I see, and write about, quite a lot – but I only have 7 nights a week and they include family duties, work duties, hosting emerging producer events, and travel time to be in another place to start work at sparrow’s **.   In the remaining nights I try to see the unexpected work, and to leave the main stages to others. I do get embarrassed to find that my friend Jamie Newell has been in two RSC productions for nigh on two years in Stratford, then Chichester, then the Haymarket, and I haven’t made one of them. My Keswick chum Sarah Ball is playing 17 at the Lyric Hammersmith and I doubt I will make it. I’ve not seen Kinky Boots or Play Wot Goes Wrong or Girls or a heap of other shows with friends producing, assisting, starring or playing in them. I suspect neither has Lyn Gardner because she is too busy championing the next generation.

So please Guardian, change your mind. We need you to keep championing the arts in Keswick and the favourite horse at Wincanton – there’s a place for both.

But in the meantime, this week I managed to see 6 new plays at the Bread and Roses from Free Rayne Artists – showing off new writers at the start of their career. Keep a watch out for writers Frances Bushe and Tomas Kinney especially, and do follow the company to their next Spiral of plays at Southwark Playhouse Sun 9th April

I hosted a gathering of Somerset House resident artists for an Open Space exploring how they, working with Kings College academics, could collaborate to make a difference in the world. Then a quick trip to Mountview’s production of Morning To Midnight directed by the inspiring Rebecca Frecknall and, after a day trip to Liverpool John Moores University to help validate a new MA in Musical Theatre scholarship being created by Dr Nicholas Philips, it was off to Foreign Body at Rix Mix developed as a solo show with stunning design/lighting/ soundscape by movement artist Imogen Butler-Cole .

Imogen, with her director Fran Moulds, and designers Tara Franks & Filipe Sous (sound), Ana Ines Jabares-Pita (set) and Ali Hunter (lighting) have created a fractured reflective world where the real stories of perpetrators and survivors of sexual assault are blended into a movement theatre piece which packs an immense punch.

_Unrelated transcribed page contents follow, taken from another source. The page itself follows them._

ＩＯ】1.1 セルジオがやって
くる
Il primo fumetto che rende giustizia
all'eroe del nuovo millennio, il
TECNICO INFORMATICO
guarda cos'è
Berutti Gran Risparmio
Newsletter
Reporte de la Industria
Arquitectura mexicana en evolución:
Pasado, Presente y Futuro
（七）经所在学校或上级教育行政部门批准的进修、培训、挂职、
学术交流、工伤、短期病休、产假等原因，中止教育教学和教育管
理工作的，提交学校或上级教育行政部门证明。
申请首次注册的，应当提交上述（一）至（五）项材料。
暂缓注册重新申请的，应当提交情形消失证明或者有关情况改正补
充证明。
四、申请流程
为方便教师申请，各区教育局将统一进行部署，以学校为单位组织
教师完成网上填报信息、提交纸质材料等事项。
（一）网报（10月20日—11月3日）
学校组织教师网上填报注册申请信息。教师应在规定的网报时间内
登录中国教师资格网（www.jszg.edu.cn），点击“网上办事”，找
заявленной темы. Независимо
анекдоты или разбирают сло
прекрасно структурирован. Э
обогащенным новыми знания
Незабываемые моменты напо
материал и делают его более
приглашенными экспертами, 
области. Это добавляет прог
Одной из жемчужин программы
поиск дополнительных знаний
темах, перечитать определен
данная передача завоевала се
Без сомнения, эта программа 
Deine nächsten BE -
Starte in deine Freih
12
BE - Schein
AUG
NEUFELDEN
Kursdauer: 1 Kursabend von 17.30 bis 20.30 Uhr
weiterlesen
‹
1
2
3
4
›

Beautiful, haunting, hurting, and real. Thank you to Imogen Butler-Cole for your honesty and your journey. After the performance, which is now ready to tour to colleges, theatres, and festivals led by producers Ine Van Riet and Adrienne Miller, there was a Q&A which perfectly complemented and enriched the experience. Touching on reconciliation, forgiveness of self, the power of the design and movement to allow us space to interpret the stories, and the absolute need for education of young boys and girls before things get out of hand. The following day there was a double page in the i newspaper about Thordis Elva and Tom Stranger collaborating and coming together to challenge “toxic attitudes to sex”. This show continues that journey of opening hearts and minds. If you run a school, theatre, festival or education programme do consider booking this beautiful dance-theatre piece.

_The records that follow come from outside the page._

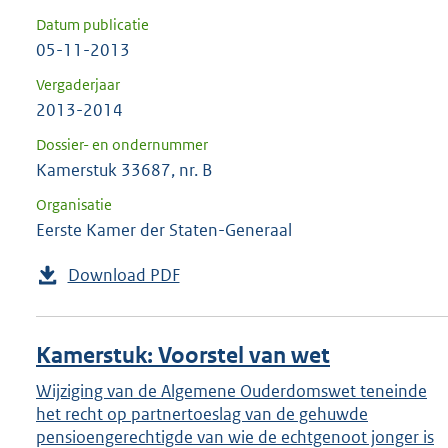
Datum publicatie
05-11-2013
Vergaderjaar
2013-2014
Dossier- en ondernummer
Kamerstuk 33687, nr. B
Organisatie
Eerste Kamer der Staten-Generaal
Download PDF
Kamerstuk: Voorstel van wet
Wijziging van de Algemene Ouderdomswet teneinde
het recht op partnertoeslag van de gehuwde
pensioengerechtigde van wie de echtgenoot jonger is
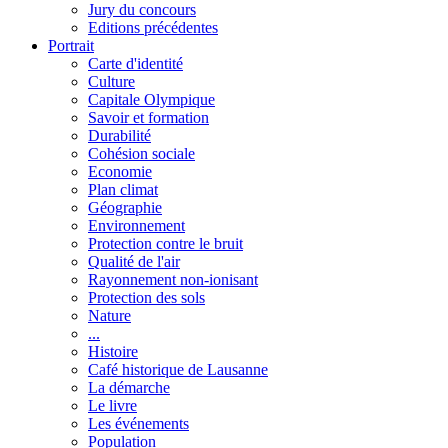
Jury du concours
Editions précédentes
Portrait
Carte d'identité
Culture
Capitale Olympique
Savoir et formation
Durabilité
Cohésion sociale
Economie
Plan climat
Géographie
Environnement
Protection contre le bruit
Qualité de l'air
Rayonnement non-ionisant
Protection des sols
Nature
...
Histoire
Café historique de Lausanne
La démarche
Le livre
Les événements
Population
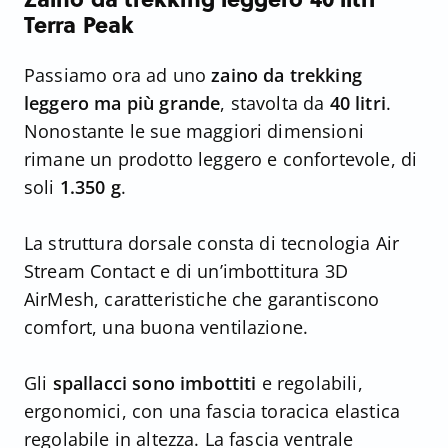
Terra Peak
Passiamo ora ad uno
zaino da trekking
leggero ma più grande
, stavolta da
40 litri
.
Nonostante le sue maggiori dimensioni
rimane un prodotto leggero e confortevole, di
soli
1.350 g
.
La struttura dorsale consta di tecnologia Air
Stream Contact e di un’imbottitura 3D
AirMesh, caratteristiche che garantiscono
comfort, una buona ventilazione.
Gli
spallacci sono imbottiti
e regolabili,
ergonomici, con una fascia toracica elastica
regolabile in altezza. La fascia ventrale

This is also a week where our producers & directors at Mountview have taken ownership of a new name for their summer festival “Catalyst” which will feature 16 new productions – 8 plays directed by the MA Theatre Directors, and 8 solo shows commissioned by the MA Creative Producers.  Now they can prepare for audition announcements for the 40 strong professional cast,  and they move forward to finalizing their plans to bring 16 premieres to land safely in the small studio Karamel Theatre over the 5 weeks 9th June to 7th July.

Dear Guardian – please think again. Theatre producers and directors coming out into the world to start new lives, new companies, new projects need Lyn Gardner and many more like her to check out the runners and the riders. Some of them may make the grand National one day – and it is people like Lyn who spot them early on.